Горенштейн кивнул, Летов медленно поднялся и посмотрел на улыбающегося Ошкина. Он второй раз, несмотря на искалеченную и не гнущуюся ногу, поднялся с хилого коричневого стула, скорчившись от боли и напряжения мышц спины, но, крепко встав на ноги, вновь пожал Летову руку. Сколько Летов помнил Ошкина, тот ни разу не вставал из-за стола два раза за такой короткий промежуток времени – все таки нога давала о себе знать, но сейчас, что называется, уважил «следака, какого еще поискать надо».
«Спасибо тебе, Серег. Я знаю, что такие умения не пропадают несмотря ни на что. Талант не пропьешь, как говорится!» - весело сказал Ошкин.
-Я постараюсь поймать его. Приложу все усилия – мрачно ответил Летов.
Горенштейн с Летовым спустились на первый этаж и пошли в канцелярию. Проходящие мимо люди в форме удивленно смотрели на нового сотрудника, на его старые галифе, сапоги, потертую кепку и главное – непонятное лицо.
«Привет, Люсь. Нужна бумага и мандат товарищу. Вот паспорт, выпиши поскорей» - отчеканил Горенштейн, протягивая новенький паспорт Летова молодой девушке, сидящей за заваленным столом в пыльной комнате архива и канцелярии одновременно.
«Предъявитель сего ЛЕТОВ Сергей Владимирович, 1908 года рождения, паспорт серии III-ОР №345678, является оперуполномоченным районного отделения милиции по Первомайскому району города Новосибирска. Правомочен самостоятельно или во главе группы производить необходимые оперативно-следственные мероприятия с последующим оповещением прокурора. Разрешено ношение и хранение огнестрельного оружия.
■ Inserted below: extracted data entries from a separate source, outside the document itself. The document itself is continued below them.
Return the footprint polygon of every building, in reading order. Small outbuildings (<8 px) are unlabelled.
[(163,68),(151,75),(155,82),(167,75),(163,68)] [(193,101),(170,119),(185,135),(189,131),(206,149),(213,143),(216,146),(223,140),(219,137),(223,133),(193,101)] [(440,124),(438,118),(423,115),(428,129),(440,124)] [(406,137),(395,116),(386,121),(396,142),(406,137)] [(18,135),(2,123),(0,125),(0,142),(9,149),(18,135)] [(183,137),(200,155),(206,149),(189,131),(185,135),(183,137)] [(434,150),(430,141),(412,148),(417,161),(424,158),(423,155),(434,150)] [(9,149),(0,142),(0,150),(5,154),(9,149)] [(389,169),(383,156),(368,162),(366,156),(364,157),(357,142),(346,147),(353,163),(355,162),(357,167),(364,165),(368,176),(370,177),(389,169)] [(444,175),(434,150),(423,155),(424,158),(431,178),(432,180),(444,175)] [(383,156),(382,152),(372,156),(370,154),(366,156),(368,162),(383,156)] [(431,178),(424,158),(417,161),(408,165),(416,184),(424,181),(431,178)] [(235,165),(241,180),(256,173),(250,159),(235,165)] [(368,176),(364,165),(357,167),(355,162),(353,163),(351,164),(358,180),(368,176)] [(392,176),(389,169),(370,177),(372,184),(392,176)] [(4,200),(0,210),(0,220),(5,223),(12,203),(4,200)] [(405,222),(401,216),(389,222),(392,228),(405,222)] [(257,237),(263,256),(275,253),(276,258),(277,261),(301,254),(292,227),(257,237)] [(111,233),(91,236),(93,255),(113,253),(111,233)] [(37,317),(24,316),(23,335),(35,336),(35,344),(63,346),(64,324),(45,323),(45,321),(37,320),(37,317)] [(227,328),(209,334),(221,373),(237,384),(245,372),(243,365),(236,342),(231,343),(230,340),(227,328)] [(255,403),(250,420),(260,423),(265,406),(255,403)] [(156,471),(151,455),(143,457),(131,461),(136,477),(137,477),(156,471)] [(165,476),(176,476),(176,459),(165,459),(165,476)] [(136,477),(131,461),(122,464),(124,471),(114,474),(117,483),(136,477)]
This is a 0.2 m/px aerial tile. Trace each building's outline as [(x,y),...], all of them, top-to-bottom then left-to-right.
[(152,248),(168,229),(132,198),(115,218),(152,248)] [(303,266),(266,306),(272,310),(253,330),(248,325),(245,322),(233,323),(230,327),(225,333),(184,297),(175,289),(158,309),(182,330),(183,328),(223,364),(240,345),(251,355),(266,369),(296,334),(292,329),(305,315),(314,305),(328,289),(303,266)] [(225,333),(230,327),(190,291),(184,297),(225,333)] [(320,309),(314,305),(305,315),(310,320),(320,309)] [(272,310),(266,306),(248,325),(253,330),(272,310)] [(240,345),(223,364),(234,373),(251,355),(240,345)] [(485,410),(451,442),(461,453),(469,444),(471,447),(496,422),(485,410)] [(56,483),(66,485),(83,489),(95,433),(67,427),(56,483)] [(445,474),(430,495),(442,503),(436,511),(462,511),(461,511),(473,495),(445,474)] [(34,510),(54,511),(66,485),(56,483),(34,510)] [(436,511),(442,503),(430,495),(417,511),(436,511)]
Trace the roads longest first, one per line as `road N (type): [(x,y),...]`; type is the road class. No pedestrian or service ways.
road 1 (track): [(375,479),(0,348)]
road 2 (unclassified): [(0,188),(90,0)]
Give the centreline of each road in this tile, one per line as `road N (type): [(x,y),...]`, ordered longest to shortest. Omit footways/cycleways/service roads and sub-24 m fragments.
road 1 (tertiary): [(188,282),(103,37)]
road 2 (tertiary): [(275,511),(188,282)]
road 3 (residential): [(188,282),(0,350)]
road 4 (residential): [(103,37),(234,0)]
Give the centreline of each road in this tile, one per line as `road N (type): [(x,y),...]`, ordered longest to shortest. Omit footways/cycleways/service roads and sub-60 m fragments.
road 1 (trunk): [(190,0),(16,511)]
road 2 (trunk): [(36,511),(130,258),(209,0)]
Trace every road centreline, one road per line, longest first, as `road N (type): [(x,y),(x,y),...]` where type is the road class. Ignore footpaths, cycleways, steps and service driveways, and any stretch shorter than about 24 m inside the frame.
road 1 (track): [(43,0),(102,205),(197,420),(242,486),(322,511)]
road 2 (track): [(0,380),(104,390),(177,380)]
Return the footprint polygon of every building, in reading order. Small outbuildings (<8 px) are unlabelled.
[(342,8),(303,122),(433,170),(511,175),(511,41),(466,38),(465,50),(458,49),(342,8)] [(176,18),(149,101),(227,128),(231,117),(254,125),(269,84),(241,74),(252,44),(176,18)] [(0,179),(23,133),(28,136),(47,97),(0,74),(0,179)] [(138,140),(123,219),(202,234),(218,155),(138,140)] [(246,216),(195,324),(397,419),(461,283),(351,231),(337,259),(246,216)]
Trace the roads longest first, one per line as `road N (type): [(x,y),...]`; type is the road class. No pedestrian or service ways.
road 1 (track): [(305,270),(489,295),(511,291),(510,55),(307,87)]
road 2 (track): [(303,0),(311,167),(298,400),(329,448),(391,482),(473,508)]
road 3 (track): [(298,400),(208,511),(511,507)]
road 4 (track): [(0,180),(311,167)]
18 ноября 1949 г» - эти сухие слова были напечатаны и написаны на тонком куске пожелтевшей бумаги. В углу девушка поставила печать, предварительно макнув ее в коробку с краской и дыхнув, а потом расписалась поверх нее столь редкой в этих краях трофейной немецкой шариковой ручкой, которой до сих пор восхищался Горенштейн – он просто не видел таких письменных принадлежностей.
«Мандат на оружие еще выпиши, пожалуйста» - мечтательно сказал капитан, забирая справку и паспорт и не отрывая взгляда от блестящей ручки.